### [Exercise]
Copy out the lines below from the line with "genus: Berteroa" through the line with "genus: Taverniera", keeping both of those lines.

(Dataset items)
+ + + + +
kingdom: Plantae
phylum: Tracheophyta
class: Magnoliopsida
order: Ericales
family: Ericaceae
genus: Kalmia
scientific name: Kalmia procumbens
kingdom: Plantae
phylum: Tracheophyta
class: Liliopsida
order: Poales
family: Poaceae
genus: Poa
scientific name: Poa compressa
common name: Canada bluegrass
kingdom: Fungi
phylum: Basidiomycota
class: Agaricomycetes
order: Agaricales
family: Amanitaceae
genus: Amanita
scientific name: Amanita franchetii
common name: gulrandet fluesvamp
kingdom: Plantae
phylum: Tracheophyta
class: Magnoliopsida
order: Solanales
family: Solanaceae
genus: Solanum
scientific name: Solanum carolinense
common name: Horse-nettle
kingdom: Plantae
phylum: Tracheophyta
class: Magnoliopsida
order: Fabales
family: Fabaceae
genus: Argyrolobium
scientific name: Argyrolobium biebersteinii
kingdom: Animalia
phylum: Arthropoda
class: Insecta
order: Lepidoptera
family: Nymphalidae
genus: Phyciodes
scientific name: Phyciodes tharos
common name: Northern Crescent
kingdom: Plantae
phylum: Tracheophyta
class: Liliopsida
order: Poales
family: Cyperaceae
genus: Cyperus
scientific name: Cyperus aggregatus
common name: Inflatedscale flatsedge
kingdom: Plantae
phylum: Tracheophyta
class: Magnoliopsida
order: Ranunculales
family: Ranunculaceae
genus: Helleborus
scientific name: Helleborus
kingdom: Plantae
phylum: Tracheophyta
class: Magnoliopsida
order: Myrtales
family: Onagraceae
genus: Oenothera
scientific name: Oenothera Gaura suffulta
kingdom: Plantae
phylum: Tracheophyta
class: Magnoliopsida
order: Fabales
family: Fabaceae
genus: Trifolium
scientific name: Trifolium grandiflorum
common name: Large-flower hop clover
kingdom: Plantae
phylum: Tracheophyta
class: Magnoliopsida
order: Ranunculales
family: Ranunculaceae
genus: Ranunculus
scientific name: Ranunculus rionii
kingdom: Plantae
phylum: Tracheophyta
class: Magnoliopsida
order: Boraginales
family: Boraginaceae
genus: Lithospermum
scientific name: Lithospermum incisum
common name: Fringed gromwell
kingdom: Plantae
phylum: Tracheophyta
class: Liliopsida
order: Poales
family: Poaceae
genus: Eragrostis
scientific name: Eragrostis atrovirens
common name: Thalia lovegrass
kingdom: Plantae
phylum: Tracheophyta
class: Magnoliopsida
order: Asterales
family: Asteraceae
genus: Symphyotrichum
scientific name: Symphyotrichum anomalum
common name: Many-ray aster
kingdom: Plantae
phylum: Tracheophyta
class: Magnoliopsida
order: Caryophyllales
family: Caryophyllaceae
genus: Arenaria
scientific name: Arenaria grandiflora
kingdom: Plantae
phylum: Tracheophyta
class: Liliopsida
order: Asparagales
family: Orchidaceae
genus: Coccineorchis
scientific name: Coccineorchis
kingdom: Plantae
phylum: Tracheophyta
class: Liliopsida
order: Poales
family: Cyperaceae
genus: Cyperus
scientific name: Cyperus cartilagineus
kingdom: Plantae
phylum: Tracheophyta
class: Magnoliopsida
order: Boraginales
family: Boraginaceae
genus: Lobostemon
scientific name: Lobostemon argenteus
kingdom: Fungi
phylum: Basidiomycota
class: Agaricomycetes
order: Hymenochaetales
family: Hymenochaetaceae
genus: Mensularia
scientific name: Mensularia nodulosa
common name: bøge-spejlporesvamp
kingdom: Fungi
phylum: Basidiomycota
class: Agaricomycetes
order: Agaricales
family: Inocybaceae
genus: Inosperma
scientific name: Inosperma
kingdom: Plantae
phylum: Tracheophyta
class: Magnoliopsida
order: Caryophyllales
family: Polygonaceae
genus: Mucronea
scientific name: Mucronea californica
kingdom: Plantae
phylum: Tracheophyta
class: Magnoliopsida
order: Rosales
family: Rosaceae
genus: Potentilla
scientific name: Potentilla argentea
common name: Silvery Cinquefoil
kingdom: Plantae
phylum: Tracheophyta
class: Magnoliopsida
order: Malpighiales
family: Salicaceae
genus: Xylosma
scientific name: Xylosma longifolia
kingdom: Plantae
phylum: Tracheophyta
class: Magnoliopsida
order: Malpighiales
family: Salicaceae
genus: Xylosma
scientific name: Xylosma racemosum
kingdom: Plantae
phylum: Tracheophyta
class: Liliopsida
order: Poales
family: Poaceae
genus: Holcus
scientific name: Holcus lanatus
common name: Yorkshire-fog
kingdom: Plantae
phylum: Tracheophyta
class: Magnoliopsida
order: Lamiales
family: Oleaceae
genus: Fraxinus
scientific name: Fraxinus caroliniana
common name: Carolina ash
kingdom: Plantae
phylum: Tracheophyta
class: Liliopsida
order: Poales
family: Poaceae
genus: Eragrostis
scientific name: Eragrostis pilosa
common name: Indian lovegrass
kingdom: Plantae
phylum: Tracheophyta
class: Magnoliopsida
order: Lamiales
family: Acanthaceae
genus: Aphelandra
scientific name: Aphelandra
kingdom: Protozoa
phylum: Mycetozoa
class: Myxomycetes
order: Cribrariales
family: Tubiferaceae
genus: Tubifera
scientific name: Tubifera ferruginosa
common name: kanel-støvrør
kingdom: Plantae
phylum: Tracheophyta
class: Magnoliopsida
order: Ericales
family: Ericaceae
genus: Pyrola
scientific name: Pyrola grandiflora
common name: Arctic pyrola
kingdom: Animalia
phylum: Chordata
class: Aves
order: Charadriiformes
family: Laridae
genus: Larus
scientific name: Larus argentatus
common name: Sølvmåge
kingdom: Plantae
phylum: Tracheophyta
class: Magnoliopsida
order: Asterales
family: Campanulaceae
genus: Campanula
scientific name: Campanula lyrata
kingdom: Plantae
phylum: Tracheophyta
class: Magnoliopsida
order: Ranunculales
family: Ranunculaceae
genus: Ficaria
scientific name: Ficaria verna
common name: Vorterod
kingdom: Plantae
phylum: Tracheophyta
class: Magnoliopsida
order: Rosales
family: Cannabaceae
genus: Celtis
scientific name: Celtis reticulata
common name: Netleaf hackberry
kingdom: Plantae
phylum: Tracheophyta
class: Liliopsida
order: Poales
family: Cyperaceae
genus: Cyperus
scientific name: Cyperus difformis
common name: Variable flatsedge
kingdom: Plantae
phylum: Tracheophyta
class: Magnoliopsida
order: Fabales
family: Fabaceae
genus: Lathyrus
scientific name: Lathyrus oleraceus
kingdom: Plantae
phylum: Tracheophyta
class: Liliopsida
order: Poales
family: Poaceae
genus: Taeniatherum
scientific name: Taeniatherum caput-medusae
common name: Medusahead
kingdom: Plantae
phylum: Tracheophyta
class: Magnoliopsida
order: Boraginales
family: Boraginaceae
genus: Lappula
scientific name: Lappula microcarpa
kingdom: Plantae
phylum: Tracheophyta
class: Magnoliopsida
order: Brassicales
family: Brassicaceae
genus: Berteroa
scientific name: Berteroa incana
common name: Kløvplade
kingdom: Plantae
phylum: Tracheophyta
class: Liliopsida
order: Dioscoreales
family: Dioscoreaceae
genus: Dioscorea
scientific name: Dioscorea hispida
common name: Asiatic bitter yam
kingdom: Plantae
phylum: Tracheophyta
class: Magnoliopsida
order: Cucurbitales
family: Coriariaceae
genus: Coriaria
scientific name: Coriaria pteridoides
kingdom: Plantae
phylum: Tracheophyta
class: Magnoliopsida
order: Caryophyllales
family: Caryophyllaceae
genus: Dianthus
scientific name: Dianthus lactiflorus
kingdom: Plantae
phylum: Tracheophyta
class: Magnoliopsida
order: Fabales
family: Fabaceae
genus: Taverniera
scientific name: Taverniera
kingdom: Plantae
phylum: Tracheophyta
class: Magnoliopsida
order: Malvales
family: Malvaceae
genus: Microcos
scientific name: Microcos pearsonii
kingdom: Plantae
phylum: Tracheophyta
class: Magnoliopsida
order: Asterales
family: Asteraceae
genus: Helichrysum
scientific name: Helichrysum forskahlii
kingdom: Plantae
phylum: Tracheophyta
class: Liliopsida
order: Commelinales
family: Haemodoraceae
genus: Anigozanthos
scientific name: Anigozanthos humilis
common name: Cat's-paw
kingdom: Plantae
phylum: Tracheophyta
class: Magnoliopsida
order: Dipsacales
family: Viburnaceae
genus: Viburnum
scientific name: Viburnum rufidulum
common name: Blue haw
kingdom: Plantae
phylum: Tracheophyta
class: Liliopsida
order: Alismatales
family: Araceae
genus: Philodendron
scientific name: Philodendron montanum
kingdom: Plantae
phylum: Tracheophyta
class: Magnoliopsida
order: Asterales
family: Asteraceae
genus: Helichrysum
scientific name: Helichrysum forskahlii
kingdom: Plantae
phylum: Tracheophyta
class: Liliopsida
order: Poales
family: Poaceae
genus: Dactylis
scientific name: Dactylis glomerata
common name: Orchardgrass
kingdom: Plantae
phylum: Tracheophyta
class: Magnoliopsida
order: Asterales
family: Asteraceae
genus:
+ + + + +
### [Reply to the exercise]
genus: Berteroa
scientific name: Berteroa incana
common name: Kløvplade
kingdom: Plantae
phylum: Tracheophyta
class: Liliopsida
order: Dioscoreales
family: Dioscoreaceae
genus: Dioscorea
scientific name: Dioscorea hispida
common name: Asiatic bitter yam
kingdom: Plantae
phylum: Tracheophyta
class: Magnoliopsida
order: Cucurbitales
family: Coriariaceae
genus: Coriaria
scientific name: Coriaria pteridoides
kingdom: Plantae
phylum: Tracheophyta
class: Magnoliopsida
order: Caryophyllales
family: Caryophyllaceae
genus: Dianthus
scientific name: Dianthus lactiflorus
kingdom: Plantae
phylum: Tracheophyta
class: Magnoliopsida
order: Fabales
family: Fabaceae
genus: Taverniera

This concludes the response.